Religious restrictions have increased in the United States


NASHVILLE, Tenn. — Religious restrictions have increased in the United States and 15 other countries, according to a new study by the Pew Research Center's Forum on Religious & Public Life.

The study, based on 2009-10 data, judged countries based on a Government Restrictions Index and a Social Hostilities Index, the Pew Center reported.

One a scale of zero to 10, with 10 indicating the most restrictive, the United States ranked 3.4 on the social scale and 2.7 on the government scale, compared to 2 and 1.6 on the respective scales in the previous study released in 2011. While the new study judges a one-year period, the 2011 study graded a two-year period.

The scores put the United States in the moderate ranking in both the social and government categories, according to Pew.

Brian Grim, a researcher in the study, said the results for the United States were unexpected.

"These were surprising findings because the U.S. (and Switzerland) are not countries where we've typically seen these levels of hostilities," Grim said, according to CNN.

The study's timeframe doesn't take into account recent events that would have given the United States a poorer score, including a "number of reports involving people who were prevented from wearing religious attire, like beards, in the judicial settings and prison," Grim said.
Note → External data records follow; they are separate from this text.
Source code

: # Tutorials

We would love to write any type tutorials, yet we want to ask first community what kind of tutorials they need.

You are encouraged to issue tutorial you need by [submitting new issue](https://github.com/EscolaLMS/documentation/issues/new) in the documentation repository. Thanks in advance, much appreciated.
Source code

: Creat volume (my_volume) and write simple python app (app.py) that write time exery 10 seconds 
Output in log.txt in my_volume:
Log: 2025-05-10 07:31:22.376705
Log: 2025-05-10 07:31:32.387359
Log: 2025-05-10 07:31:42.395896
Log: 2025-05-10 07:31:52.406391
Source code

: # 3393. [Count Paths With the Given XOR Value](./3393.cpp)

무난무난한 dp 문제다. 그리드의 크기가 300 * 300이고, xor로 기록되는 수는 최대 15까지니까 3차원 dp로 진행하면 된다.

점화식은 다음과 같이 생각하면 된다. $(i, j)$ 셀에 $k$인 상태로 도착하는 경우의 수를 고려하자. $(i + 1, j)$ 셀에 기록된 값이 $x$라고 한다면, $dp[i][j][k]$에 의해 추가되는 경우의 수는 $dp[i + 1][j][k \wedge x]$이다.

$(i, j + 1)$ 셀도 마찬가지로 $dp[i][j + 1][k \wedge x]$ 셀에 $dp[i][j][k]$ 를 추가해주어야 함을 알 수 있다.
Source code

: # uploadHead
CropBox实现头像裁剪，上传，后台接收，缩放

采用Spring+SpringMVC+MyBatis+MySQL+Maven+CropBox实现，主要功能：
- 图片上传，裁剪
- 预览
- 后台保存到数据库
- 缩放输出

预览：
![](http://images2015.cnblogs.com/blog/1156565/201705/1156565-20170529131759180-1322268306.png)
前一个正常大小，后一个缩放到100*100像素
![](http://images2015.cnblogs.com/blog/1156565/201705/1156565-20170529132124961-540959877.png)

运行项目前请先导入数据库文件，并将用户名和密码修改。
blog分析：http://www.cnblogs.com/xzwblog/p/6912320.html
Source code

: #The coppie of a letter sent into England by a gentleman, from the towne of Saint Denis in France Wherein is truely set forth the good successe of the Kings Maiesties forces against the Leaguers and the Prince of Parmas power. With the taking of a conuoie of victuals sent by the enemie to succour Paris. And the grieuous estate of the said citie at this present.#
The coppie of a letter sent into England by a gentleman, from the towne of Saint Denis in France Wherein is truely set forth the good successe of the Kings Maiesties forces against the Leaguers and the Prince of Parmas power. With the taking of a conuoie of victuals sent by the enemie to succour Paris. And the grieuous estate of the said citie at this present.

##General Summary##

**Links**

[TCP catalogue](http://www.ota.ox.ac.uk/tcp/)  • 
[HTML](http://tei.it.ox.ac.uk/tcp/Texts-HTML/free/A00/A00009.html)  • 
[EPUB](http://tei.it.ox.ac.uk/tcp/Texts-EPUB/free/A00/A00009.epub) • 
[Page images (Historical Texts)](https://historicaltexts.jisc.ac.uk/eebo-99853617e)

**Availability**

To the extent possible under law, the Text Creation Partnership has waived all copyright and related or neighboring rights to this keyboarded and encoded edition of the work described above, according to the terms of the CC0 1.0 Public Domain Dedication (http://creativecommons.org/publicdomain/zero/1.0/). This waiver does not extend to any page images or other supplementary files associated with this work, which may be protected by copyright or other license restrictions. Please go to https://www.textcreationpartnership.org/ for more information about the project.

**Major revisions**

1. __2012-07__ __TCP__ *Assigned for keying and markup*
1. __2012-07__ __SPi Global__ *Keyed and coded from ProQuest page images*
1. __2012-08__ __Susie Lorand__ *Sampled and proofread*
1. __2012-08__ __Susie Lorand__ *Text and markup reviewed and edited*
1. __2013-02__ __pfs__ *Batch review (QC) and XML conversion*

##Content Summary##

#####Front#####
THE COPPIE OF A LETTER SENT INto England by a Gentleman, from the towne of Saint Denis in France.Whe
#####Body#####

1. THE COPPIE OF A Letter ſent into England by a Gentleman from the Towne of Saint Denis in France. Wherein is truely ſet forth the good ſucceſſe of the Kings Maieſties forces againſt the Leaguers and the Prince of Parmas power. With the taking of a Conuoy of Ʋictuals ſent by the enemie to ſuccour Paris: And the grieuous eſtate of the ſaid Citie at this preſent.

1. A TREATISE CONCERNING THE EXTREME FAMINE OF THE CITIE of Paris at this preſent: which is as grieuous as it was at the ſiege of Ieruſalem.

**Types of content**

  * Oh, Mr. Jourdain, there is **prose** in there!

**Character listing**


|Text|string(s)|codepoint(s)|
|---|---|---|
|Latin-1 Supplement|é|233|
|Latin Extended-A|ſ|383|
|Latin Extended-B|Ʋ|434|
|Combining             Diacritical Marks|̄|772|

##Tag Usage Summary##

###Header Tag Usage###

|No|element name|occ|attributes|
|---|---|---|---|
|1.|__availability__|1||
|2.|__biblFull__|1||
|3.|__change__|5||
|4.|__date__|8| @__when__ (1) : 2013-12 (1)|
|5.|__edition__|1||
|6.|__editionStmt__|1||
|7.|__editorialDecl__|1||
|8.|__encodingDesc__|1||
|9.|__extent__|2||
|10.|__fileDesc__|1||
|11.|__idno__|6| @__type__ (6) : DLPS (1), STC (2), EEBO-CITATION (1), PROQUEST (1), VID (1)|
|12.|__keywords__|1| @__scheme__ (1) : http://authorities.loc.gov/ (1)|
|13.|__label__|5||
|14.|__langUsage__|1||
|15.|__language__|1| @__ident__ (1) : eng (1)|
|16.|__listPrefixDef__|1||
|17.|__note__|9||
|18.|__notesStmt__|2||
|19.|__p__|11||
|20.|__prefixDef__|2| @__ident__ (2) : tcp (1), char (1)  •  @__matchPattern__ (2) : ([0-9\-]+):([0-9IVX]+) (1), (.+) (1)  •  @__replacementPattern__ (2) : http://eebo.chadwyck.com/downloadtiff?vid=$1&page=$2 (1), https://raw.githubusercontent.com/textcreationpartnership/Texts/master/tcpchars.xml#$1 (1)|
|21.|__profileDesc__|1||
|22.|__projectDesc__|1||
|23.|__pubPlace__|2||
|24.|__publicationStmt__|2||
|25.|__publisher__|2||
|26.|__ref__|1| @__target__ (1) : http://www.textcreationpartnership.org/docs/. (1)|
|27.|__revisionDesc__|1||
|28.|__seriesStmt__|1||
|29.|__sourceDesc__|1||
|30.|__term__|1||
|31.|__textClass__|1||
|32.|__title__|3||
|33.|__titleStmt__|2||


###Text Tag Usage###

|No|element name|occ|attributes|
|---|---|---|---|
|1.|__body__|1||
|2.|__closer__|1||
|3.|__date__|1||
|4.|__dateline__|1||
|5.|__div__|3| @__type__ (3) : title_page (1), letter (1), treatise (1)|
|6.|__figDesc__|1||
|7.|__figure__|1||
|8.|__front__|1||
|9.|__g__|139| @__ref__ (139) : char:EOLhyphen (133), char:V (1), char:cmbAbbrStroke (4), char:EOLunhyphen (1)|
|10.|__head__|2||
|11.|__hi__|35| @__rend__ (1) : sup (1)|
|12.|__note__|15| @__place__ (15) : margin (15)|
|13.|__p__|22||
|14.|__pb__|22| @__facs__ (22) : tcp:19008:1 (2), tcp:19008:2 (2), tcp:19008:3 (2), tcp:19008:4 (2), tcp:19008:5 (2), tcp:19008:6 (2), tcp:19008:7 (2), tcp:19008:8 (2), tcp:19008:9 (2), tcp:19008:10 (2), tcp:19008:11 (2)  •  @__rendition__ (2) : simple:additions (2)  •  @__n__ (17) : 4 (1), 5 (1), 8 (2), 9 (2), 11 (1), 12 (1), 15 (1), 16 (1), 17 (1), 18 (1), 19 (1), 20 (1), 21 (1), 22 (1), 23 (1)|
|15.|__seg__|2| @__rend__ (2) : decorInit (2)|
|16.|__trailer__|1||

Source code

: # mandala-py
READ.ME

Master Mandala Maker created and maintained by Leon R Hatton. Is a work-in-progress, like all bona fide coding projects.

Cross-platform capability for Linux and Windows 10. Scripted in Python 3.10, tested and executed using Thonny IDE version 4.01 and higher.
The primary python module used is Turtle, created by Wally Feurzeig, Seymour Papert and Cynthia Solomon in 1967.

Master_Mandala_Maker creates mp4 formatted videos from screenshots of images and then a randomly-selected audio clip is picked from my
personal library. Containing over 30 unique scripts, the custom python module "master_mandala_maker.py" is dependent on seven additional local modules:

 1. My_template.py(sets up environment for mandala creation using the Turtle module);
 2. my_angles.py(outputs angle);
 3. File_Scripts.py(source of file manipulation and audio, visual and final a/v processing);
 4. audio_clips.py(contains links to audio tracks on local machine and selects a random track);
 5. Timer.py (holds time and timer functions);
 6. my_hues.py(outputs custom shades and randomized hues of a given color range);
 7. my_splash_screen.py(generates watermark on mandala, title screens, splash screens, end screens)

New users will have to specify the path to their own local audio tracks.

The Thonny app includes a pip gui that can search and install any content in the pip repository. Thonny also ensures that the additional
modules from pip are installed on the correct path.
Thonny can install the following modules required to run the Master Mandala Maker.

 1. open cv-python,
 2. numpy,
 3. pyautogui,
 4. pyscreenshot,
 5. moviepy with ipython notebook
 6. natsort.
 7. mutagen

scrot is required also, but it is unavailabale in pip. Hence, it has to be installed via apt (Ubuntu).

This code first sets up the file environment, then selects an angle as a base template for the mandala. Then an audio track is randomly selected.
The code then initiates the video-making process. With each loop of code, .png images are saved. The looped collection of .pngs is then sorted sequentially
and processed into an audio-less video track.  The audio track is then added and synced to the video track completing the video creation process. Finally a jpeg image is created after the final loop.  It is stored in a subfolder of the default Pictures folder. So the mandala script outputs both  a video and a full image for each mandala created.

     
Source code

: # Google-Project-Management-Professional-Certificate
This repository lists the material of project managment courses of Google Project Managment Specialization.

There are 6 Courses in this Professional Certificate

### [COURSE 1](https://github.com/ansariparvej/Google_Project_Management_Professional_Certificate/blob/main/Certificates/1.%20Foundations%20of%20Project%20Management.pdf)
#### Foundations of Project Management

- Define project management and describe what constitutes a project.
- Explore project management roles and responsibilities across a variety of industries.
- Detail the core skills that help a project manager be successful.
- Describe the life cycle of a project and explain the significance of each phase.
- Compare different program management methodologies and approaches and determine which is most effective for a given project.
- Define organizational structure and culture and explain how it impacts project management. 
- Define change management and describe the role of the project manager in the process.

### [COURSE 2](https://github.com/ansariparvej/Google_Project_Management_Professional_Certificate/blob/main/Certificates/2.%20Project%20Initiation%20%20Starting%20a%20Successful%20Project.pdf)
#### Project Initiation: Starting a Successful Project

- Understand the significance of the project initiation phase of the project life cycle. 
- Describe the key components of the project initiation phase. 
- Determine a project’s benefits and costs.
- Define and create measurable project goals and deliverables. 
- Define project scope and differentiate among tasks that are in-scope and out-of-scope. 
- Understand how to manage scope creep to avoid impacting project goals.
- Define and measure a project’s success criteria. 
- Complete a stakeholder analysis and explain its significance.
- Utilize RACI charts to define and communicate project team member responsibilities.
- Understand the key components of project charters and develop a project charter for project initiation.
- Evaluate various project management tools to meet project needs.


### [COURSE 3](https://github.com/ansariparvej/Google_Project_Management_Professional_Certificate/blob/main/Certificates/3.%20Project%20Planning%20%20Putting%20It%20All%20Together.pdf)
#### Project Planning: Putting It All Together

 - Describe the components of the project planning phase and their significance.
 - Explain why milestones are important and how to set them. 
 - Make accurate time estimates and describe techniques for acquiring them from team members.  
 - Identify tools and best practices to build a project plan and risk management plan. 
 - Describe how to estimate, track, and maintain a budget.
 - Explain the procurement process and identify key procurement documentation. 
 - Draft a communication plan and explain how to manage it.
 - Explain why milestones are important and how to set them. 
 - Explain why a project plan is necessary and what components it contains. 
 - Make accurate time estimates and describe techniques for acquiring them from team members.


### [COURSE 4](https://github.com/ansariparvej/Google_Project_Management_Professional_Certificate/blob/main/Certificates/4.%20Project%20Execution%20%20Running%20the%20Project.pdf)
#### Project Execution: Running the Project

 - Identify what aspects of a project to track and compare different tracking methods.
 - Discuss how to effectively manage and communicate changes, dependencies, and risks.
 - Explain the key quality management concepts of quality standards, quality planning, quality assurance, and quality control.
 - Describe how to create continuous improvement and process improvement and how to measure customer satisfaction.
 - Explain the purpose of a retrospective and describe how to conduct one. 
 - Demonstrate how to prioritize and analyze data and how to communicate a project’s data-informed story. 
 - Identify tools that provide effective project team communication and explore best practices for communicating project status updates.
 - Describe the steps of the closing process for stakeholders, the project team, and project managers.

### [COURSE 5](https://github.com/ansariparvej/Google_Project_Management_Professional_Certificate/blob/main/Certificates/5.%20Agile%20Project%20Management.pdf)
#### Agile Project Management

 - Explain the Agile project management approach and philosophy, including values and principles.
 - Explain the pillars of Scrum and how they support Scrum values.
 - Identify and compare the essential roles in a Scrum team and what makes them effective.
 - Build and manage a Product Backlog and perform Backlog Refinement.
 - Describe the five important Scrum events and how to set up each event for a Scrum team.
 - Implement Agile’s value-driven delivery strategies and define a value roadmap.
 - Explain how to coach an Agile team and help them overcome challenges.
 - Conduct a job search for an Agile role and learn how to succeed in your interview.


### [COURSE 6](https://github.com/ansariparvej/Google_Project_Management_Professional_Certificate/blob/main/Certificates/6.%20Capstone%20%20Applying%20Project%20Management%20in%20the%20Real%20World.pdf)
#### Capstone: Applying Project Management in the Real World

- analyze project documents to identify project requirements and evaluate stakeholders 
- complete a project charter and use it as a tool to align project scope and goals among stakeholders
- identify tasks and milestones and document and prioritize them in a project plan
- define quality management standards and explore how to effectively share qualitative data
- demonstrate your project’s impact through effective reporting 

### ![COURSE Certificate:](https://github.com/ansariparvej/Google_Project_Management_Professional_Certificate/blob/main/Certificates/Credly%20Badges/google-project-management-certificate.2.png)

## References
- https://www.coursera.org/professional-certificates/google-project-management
In judging the countries, Pew Forum researchers reportedly combed through 19 respected public sources of information, including reports by the U.S. State Department, the U.S. Commission on International Religious Freedom, the U.N. Special Rapporteur on Freedom of Religion or Belief, the Council of the European Union, the United Kingdom's Foreign & Commonwealth Office, Human Rights Watch, the International Crisis Group, Freedom House and Amnesty International.

Other countries that have seen an increase in religious hostilities and restrictions, among the 197 Pew studied, are Angola, Brunei, Chad, Germany, Greece, Guinea, Japan, Kenya, Lebanon, Liberia, Republic of Macedonia, Sri Lanka, Tanzania, Ukraine and the United Kingdom.

None of the countries in the study earned a zero, the best score possible.